▶ _Problem details_:
Reproduce the whole listing, keeping each line as it is.

---*---

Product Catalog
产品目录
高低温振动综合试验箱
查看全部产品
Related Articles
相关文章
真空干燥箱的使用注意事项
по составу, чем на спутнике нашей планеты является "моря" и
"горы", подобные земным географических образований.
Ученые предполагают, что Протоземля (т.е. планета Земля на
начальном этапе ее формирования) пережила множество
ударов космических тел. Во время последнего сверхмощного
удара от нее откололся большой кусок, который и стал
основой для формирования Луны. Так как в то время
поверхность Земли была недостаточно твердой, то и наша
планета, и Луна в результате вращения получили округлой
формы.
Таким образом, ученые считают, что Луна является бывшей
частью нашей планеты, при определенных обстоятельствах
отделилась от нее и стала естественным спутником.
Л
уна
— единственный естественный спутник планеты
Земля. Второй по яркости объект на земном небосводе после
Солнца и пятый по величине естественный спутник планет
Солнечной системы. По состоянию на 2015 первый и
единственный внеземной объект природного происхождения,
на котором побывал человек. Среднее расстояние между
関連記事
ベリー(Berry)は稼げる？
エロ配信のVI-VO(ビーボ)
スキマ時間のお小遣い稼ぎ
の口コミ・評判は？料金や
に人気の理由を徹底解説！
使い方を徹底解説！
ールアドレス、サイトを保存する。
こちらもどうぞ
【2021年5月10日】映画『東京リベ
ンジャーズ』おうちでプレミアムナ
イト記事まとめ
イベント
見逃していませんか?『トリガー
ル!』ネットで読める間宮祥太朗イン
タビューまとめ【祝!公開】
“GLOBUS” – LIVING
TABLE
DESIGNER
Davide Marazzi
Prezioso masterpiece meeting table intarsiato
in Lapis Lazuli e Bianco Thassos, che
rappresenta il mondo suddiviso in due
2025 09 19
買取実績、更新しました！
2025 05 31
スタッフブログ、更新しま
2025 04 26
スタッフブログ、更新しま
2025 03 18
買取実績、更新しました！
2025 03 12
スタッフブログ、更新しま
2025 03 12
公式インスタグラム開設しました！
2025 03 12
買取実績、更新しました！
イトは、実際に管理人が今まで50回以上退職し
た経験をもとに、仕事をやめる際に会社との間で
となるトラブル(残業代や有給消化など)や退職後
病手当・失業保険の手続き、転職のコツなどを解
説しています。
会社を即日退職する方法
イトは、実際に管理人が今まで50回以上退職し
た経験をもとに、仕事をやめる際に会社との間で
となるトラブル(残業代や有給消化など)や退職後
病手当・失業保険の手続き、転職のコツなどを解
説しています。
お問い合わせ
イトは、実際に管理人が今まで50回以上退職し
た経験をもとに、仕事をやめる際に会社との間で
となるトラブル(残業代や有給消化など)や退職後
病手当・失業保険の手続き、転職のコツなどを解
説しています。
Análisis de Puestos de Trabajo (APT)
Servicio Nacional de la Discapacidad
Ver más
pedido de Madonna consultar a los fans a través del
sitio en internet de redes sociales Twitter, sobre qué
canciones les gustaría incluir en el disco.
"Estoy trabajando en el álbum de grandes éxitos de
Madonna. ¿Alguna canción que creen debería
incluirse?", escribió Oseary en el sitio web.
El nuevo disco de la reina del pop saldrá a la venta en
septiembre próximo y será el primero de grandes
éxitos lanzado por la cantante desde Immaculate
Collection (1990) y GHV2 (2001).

---*---

▶ _Expected answer_:
Product Catalog
产品目录
高低温振动综合试验箱
查看全部产品
Related Articles
相关文章
真空干燥箱的使用注意事项
по составу, чем на спутнике нашей планеты является "моря" и
"горы", подобные земным географических образований.
Ученые предполагают, что Протоземля (т.е. планета Земля на
начальном этапе ее формирования) пережила множество
ударов космических тел. Во время последнего сверхмощного
удара от нее откололся большой кусок, который и стал
основой для формирования Луны. Так как в то время
поверхность Земли была недостаточно твердой, то и наша
планета, и Луна в результате вращения получили округлой
формы.
Таким образом, ученые считают, что Луна является бывшей
частью нашей планеты, при определенных обстоятельствах
отделилась от нее и стала естественным спутником.
Л
уна
— единственный естественный спутник планеты
Земля. Второй по яркости объект на земном небосводе после
Солнца и пятый по величине естественный спутник планет
Солнечной системы. По состоянию на 2015 первый и
единственный внеземной объект природного происхождения,
на котором побывал человек. Среднее расстояние между
関連記事
ベリー(Berry)は稼げる？
エロ配信のVI-VO(ビーボ)
スキマ時間のお小遣い稼ぎ
の口コミ・評判は？料金や
に人気の理由を徹底解説！
使い方を徹底解説！
ールアドレス、サイトを保存する。
こちらもどうぞ
【2021年5月10日】映画『東京リベ
ンジャーズ』おうちでプレミアムナ
イト記事まとめ
イベント
見逃していませんか?『トリガー
ル!』ネットで読める間宮祥太朗イン
タビューまとめ【祝!公開】
“GLOBUS” – LIVING
TABLE
DESIGNER
Davide Marazzi
Prezioso masterpiece meeting table intarsiato
in Lapis Lazuli e Bianco Thassos, che
rappresenta il mondo suddiviso in due
2025 09 19
買取実績、更新しました！
2025 05 31
スタッフブログ、更新しま
2025 04 26
スタッフブログ、更新しま
2025 03 18
買取実績、更新しました！
2025 03 12
スタッフブログ、更新しま
2025 03 12
公式インスタグラム開設しました！
2025 03 12
買取実績、更新しました！
イトは、実際に管理人が今まで50回以上退職し
た経験をもとに、仕事をやめる際に会社との間で
となるトラブル(残業代や有給消化など)や退職後
病手当・失業保険の手続き、転職のコツなどを解
説しています。
会社を即日退職する方法
イトは、実際に管理人が今まで50回以上退職し
た経験をもとに、仕事をやめる際に会社との間で
となるトラブル(残業代や有給消化など)や退職後
病手当・失業保険の手続き、転職のコツなどを解
説しています。
お問い合わせ
イトは、実際に管理人が今まで50回以上退職し
た経験をもとに、仕事をやめる際に会社との間で
となるトラブル(残業代や有給消化など)や退職後
病手当・失業保険の手続き、転職のコツなどを解
説しています。
Análisis de Puestos de Trabajo (APT)
Servicio Nacional de la Discapacidad
Ver más
pedido de Madonna consultar a los fans a través del
sitio en internet de redes sociales Twitter, sobre qué
canciones les gustaría incluir en el disco.
"Estoy trabajando en el álbum de grandes éxitos de
Madonna. ¿Alguna canción que creen debería
incluirse?", escribió Oseary en el sitio web.
El nuevo disco de la reina del pop saldrá a la venta en
septiembre próximo y será el primero de grandes
éxitos lanzado por la cantante desde Immaculate
Collection (1990) y GHV2 (2001).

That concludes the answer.